All lines containing the string "crystal" must be copied from the entries.

> _Saved entries_
******
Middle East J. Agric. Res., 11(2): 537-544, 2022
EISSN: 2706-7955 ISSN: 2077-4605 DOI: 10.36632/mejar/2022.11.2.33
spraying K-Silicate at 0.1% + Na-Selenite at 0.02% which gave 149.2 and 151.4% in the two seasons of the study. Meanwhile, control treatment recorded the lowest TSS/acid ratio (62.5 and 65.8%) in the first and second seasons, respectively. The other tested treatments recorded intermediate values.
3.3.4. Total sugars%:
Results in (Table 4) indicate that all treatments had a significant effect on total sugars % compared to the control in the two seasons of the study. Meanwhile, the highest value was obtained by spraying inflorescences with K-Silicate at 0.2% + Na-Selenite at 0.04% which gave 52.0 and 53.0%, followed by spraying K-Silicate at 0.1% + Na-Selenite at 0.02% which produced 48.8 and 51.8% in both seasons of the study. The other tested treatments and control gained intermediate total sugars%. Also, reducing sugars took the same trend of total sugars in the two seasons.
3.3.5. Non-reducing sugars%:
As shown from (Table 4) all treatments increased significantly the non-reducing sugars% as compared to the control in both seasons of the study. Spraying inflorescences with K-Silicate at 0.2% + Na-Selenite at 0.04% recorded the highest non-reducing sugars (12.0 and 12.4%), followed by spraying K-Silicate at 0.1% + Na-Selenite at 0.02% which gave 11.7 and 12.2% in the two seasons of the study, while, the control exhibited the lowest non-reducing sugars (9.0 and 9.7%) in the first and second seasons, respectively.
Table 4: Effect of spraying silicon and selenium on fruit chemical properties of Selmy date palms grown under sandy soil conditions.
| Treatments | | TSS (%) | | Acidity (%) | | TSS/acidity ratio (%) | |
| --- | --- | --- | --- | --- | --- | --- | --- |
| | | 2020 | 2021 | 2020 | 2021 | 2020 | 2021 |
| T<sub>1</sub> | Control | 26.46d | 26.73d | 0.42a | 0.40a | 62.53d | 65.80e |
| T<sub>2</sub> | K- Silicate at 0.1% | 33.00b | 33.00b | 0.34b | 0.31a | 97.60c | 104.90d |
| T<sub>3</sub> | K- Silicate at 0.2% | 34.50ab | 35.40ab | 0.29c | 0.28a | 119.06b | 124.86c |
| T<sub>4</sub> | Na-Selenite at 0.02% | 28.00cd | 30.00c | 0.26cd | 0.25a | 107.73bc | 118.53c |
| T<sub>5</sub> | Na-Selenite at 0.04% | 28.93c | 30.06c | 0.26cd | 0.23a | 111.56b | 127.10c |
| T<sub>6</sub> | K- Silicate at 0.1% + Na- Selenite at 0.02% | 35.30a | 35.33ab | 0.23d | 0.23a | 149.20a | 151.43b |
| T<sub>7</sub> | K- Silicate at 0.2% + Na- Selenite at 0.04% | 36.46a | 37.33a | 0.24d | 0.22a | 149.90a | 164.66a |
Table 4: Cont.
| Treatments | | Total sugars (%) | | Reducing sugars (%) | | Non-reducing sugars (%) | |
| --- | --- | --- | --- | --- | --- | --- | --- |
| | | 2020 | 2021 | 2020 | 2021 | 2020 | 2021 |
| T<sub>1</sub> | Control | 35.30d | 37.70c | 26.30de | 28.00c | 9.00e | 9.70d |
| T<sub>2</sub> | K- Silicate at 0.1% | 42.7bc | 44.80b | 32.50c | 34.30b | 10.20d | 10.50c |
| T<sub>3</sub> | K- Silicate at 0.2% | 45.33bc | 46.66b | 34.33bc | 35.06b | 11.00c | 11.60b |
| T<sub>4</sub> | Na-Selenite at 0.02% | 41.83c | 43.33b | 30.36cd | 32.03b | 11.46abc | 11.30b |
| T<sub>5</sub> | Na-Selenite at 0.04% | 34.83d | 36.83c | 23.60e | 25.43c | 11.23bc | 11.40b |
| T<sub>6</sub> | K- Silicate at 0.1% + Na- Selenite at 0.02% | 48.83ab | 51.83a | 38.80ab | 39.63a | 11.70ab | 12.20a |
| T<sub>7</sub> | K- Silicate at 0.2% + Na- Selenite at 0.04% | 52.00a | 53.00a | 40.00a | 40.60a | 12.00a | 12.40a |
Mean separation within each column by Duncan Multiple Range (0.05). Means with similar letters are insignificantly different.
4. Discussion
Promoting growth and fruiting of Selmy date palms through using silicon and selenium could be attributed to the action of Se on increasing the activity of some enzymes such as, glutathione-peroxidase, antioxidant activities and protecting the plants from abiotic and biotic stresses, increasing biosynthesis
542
******
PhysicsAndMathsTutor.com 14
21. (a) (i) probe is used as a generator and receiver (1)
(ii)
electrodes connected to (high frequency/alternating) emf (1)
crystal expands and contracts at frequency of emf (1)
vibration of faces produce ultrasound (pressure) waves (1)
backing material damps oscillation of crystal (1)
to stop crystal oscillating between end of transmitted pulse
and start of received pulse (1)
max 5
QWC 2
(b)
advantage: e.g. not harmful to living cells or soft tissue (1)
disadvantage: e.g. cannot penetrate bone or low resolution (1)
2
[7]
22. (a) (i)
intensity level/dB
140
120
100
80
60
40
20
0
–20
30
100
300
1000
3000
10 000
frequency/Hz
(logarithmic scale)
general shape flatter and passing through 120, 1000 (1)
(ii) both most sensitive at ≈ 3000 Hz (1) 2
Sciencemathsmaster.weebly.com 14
******
> _Exercise output_
crystal expands and contracts at frequency of emf (1)
backing material damps oscillation of crystal (1)
to stop crystal oscillating between end of transmitted pulse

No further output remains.